At that point, there’s little time and little control to do anything but shoot. And there’s certainly no time to re-read a defender’s decision to contest or hang with the rim-roller.
Jackson adding more floaters into his game can avoid his deficiencies and play to his strengths.
It will slow him down. It will allow him to develop his relatively good playmaking abilities off simple reads.
It will keep Jackson from relying on his pull-up game that is too frequent — he takes more pullups in fewer minutes per game than gunners like Gerald Green and Mario Hezonja — or his rim-attacking abilities that continue to be a problem.
Jackson averages 4.6 drives over his 17.6 minutes a game, passes just 0.8 times of out those drives and shoots a miserable 32.4 percent on drives. He also avoids contact like the plague, taking 1.2 free throws per game and is last in free throws per shot attempts among the Suns regulars.

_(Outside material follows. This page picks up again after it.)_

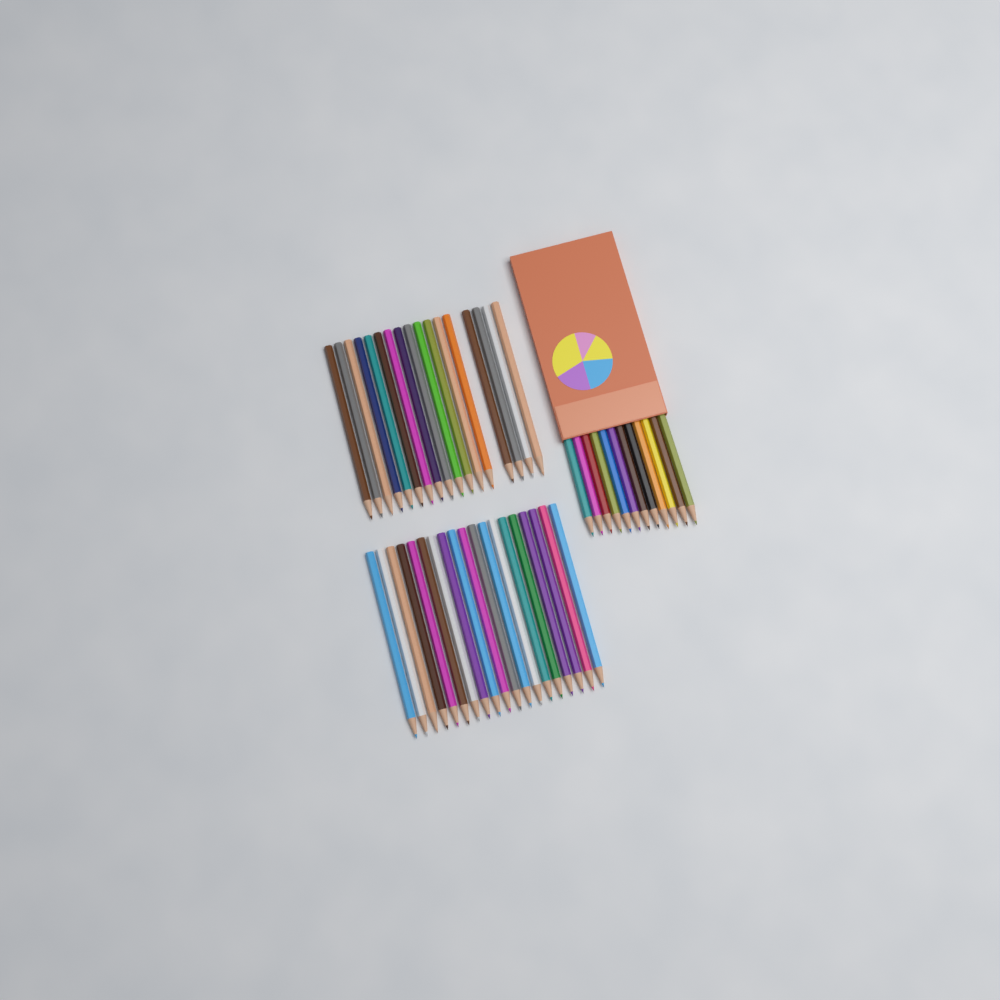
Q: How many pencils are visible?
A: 48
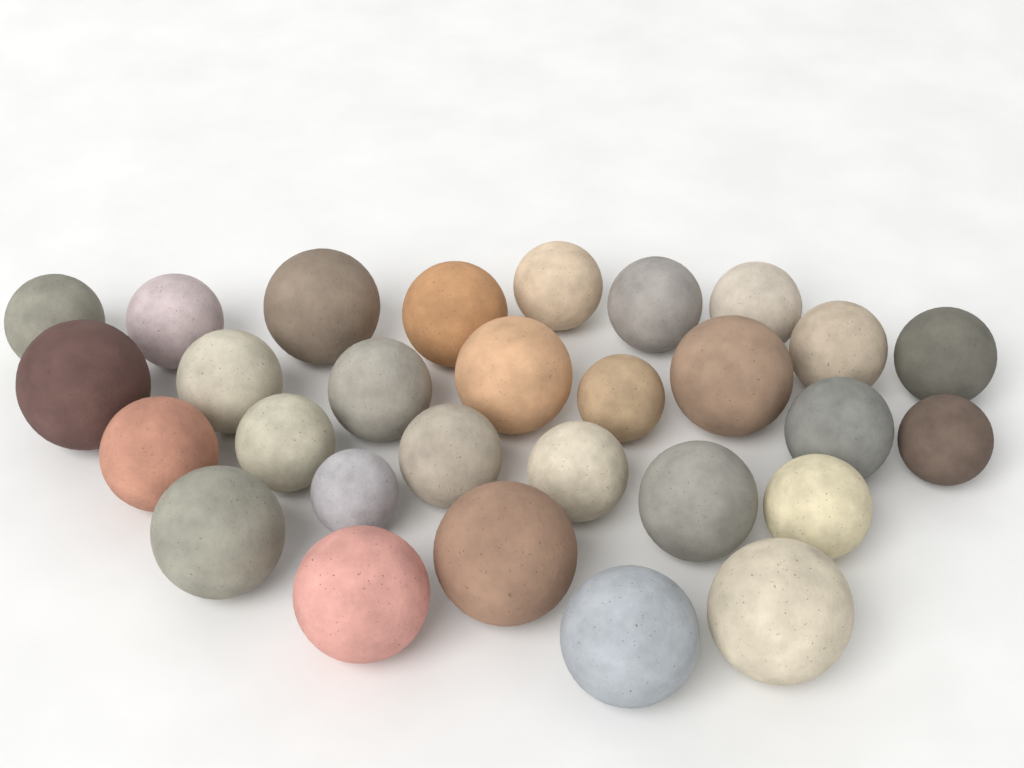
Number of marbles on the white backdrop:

Take a look at his drives, and it’s apparent he doesn’t search out contact, settling for full-speed floaters that have little touch rather than heading right for the rim.
Maybe part of it is knowing he doesn’t shoot well from the free throw line (47 percent).
The floater could solve that. Yes, Jackson may not get the same coverage the Spurs showed as teams figure that out. San Antonio didn’t ICE him, making sure to send him baseline. But put him in the blender of coach Igor Kokoskov’s offense and there should at least be a few opportunities to mitigate his offensive holes that he’s yet to fill.
Jackson may not learn to shoot a jumper overnight. Teaching him how to draw contact isn’t so much a technical skill as it is a feel thing. Concerns this deep — or not — into a season about those problems and his turnovers and his defense can be warranted or not.
Giving Jackson the ball headed toward the middle of the floor and at slower speeds by pushing him toward using that floater, however, just might open up enough of his offensive game to keep him on the court as his defensive identity continues to develop more consistency.